Monday's explosions tore through crowds watching the runners cross the Boston Marathon finish line, killing three and wounding 176 people.
Obama finds himself trying to heal emotional wounds barely four months after he offered solace to the families of 20 school children and six educators killed in a shooting in Newtown, Connecticut.
The president, accompanied by first lady Michelle Obama, was due to speak an interfaith service at the Cathedral of the Holy Cross.
Thomas M. Menino, the mayor of Boston, said: "I have never loved its people more than I do today," Menino said this morning. "We are one Boston. Nothing can tear down the resilience of this city."
Massachusetts Governor Deval Patrick was also scheduled to address the crowd.
Obama's trip to Boston comes a day after the Senate failed to muster enough votes to pass expanded background checks for firearms purchases.
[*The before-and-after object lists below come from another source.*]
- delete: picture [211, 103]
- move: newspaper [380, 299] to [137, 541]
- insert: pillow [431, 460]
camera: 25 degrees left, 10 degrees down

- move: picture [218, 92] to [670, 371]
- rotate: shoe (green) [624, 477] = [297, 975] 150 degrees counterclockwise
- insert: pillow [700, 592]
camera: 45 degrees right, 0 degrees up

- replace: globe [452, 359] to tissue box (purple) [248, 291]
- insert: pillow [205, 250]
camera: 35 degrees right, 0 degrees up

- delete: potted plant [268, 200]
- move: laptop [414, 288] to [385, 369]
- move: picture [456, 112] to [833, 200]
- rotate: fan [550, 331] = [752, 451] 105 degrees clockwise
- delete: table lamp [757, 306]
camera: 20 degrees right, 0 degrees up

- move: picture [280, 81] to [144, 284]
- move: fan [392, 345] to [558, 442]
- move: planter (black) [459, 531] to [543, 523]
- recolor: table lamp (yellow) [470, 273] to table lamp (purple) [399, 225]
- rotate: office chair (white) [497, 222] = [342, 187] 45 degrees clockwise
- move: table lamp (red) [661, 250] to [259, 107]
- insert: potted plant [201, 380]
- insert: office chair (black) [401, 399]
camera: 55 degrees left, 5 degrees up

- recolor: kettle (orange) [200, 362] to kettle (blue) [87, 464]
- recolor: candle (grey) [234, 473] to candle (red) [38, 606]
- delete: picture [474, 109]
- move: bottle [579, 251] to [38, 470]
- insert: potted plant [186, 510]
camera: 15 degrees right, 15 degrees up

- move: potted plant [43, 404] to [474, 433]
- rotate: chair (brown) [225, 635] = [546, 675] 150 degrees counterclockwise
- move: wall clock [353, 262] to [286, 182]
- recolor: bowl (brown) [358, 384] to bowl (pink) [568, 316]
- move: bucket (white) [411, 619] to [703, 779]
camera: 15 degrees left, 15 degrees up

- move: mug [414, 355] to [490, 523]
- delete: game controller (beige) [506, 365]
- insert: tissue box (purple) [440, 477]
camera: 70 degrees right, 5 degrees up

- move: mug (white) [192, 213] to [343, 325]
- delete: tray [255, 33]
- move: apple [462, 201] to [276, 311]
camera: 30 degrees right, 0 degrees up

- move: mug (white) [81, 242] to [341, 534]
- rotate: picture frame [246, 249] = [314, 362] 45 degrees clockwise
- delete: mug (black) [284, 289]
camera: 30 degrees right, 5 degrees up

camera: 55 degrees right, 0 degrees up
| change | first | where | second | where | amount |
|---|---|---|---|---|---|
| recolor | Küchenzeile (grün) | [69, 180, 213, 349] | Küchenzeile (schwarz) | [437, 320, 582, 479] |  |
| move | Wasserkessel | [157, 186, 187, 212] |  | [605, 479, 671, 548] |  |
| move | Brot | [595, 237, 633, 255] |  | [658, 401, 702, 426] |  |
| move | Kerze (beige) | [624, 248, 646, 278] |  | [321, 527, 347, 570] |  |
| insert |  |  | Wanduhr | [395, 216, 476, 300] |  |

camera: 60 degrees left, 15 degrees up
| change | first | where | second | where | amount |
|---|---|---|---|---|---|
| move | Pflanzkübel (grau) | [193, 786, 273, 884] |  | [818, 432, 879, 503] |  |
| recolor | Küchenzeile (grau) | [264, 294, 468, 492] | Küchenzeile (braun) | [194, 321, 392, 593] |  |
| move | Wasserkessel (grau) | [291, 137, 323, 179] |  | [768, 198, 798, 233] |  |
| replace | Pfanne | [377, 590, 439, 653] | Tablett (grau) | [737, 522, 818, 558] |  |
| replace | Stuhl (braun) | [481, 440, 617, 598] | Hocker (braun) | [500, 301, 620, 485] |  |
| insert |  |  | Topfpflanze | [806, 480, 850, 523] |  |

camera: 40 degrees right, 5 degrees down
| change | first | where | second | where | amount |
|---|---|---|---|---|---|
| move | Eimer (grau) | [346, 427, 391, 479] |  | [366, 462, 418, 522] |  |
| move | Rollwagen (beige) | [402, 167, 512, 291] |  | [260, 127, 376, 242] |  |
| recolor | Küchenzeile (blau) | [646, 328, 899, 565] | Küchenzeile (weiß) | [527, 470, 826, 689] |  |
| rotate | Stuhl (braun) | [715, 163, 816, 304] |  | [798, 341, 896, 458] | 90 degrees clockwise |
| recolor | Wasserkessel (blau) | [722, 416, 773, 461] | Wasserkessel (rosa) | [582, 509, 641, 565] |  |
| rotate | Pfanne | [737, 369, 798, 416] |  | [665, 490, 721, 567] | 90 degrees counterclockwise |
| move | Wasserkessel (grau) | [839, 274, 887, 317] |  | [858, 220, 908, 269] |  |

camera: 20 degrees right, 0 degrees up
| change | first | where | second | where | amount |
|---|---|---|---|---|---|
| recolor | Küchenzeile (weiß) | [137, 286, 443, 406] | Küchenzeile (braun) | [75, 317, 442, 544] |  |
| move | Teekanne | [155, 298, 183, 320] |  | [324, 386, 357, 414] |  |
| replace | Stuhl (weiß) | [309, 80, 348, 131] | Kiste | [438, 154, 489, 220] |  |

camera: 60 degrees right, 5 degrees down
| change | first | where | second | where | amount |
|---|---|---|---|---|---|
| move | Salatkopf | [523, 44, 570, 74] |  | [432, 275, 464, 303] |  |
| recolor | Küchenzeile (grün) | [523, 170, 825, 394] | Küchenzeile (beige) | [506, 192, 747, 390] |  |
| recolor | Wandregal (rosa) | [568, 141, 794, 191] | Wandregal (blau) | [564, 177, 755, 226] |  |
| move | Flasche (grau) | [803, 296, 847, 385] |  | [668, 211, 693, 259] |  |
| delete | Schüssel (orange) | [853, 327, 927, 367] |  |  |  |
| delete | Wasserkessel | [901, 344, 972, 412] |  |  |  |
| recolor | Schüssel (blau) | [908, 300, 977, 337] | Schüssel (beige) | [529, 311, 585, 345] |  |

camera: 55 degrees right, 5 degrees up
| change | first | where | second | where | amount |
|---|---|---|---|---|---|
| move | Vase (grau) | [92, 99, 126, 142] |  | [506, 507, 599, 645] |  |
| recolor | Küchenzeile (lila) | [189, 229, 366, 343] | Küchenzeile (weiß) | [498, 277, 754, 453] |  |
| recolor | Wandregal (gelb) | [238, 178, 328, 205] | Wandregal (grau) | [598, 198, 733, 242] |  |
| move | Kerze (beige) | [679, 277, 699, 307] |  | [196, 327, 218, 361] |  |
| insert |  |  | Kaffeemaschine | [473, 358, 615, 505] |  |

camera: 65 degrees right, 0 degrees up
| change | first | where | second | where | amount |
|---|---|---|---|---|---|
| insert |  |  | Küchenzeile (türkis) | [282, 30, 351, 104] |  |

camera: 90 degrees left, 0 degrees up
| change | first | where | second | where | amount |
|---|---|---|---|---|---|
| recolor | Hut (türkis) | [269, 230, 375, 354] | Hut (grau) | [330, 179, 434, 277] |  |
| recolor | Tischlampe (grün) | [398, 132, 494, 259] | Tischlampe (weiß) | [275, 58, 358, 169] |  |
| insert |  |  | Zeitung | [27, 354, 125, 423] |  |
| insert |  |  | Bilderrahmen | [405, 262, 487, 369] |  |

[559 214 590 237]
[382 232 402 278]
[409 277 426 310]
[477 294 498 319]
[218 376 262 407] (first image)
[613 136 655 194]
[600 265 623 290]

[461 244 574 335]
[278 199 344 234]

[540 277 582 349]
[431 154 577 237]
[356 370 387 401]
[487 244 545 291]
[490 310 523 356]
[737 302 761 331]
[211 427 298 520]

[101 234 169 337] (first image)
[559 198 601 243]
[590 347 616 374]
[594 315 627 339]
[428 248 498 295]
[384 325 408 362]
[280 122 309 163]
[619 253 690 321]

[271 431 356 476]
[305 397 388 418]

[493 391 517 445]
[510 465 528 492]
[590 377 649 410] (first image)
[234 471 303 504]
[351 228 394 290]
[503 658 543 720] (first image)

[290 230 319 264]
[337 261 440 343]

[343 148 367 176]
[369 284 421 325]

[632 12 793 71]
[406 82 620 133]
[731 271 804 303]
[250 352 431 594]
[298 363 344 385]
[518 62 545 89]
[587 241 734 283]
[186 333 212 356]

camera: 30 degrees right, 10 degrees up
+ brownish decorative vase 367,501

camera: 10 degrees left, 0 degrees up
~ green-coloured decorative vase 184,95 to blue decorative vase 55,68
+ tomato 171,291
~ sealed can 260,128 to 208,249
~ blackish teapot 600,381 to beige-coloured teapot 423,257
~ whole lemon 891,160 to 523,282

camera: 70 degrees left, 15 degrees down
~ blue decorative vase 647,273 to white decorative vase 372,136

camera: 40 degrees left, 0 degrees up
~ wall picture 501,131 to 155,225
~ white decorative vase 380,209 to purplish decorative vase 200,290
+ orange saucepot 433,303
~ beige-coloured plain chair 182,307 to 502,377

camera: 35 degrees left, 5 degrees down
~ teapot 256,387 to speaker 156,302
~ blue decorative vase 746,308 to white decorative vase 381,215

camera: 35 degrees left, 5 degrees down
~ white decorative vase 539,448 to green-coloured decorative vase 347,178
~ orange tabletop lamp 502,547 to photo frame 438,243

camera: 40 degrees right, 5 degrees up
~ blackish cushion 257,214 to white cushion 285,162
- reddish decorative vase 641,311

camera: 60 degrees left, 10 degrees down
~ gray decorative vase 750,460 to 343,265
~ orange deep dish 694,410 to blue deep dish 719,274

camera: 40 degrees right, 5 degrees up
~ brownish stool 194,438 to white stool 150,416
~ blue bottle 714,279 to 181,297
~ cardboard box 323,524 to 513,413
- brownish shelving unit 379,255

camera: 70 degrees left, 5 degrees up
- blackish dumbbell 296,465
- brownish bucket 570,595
The president has been pushing for tighter gun controls in the wake of the Newtown shooting.
His message will be one of resolve, his spokesman Jay Carney said at the White House on Wednesday.
"It will be one of the commonality that we all feel as Americans with the people of Boston and those who were visiting Boston for the marathon, and who both endured this horrific event and then demonstrated their bravery in its immediate aftermath," Carney said.
Obama has vowed to find the person or people responsible for the blasts, which authorities say was likely produced by home-made bombs hidden in bags left amid the throngs watching the race.
Authorities in Boston were searching for a suspect seen on video taken before the two blasts struck. No arrests had been made, and the suspect in the video had not been identified by name, two US government officials said.